WHAT IS ASKED »
Write out all the data below again, swapping every "common name" for "popular name" and changing nothing else.

Collected data entries
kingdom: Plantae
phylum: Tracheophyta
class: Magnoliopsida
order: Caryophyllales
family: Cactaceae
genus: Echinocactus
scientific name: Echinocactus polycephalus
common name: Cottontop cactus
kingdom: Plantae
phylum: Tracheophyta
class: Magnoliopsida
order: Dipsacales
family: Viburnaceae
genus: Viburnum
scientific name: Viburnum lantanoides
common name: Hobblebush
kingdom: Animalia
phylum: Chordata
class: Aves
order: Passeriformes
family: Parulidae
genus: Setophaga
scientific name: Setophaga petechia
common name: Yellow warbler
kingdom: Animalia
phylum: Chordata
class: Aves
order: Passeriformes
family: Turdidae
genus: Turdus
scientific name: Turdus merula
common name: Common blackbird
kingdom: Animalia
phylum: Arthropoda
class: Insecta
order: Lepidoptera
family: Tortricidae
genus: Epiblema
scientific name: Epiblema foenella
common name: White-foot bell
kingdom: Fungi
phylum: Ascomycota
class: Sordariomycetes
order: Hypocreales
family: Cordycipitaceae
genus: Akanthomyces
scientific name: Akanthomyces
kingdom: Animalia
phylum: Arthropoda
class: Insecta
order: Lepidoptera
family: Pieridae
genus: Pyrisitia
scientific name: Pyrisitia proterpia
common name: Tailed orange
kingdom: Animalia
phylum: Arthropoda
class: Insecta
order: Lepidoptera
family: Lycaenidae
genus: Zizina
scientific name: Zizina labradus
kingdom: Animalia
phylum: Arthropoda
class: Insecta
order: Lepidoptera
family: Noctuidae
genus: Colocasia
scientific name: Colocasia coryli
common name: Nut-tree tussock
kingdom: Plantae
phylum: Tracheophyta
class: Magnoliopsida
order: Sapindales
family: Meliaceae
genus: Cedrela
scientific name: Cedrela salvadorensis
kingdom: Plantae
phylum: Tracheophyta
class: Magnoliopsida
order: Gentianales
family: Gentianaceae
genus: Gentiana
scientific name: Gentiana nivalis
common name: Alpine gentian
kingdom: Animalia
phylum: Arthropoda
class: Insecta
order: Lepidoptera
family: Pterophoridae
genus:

CORRECT OUTPUT »
kingdom: Plantae
phylum: Tracheophyta
class: Magnoliopsida
order: Caryophyllales
family: Cactaceae
genus: Echinocactus
scientific name: Echinocactus polycephalus
popular name: Cottontop cactus
kingdom: Plantae
phylum: Tracheophyta
class: Magnoliopsida
order: Dipsacales
family: Viburnaceae
genus: Viburnum
scientific name: Viburnum lantanoides
popular name: Hobblebush
kingdom: Animalia
phylum: Chordata
class: Aves
order: Passeriformes
family: Parulidae
genus: Setophaga
scientific name: Setophaga petechia
popular name: Yellow warbler
kingdom: Animalia
phylum: Chordata
class: Aves
order: Passeriformes
family: Turdidae
genus: Turdus
scientific name: Turdus merula
popular name: Common blackbird
kingdom: Animalia
phylum: Arthropoda
class: Insecta
order: Lepidoptera
family: Tortricidae
genus: Epiblema
scientific name: Epiblema foenella
popular name: White-foot bell
kingdom: Fungi
phylum: Ascomycota
class: Sordariomycetes
order: Hypocreales
family: Cordycipitaceae
genus: Akanthomyces
scientific name: Akanthomyces
kingdom: Animalia
phylum: Arthropoda
class: Insecta
order: Lepidoptera
family: Pieridae
genus: Pyrisitia
scientific name: Pyrisitia proterpia
popular name: Tailed orange
kingdom: Animalia
phylum: Arthropoda
class: Insecta
order: Lepidoptera
family: Lycaenidae
genus: Zizina
scientific name: Zizina labradus
kingdom: Animalia
phylum: Arthropoda
class: Insecta
order: Lepidoptera
family: Noctuidae
genus: Colocasia
scientific name: Colocasia coryli
popular name: Nut-tree tussock
kingdom: Plantae
phylum: Tracheophyta
class: Magnoliopsida
order: Sapindales
family: Meliaceae
genus: Cedrela
scientific name: Cedrela salvadorensis
kingdom: Plantae
phylum: Tracheophyta
class: Magnoliopsida
order: Gentianales
family: Gentianaceae
genus: Gentiana
scientific name: Gentiana nivalis
popular name: Alpine gentian
kingdom: Animalia
phylum: Arthropoda
class: Insecta
order: Lepidoptera
family: Pterophoridae
genus:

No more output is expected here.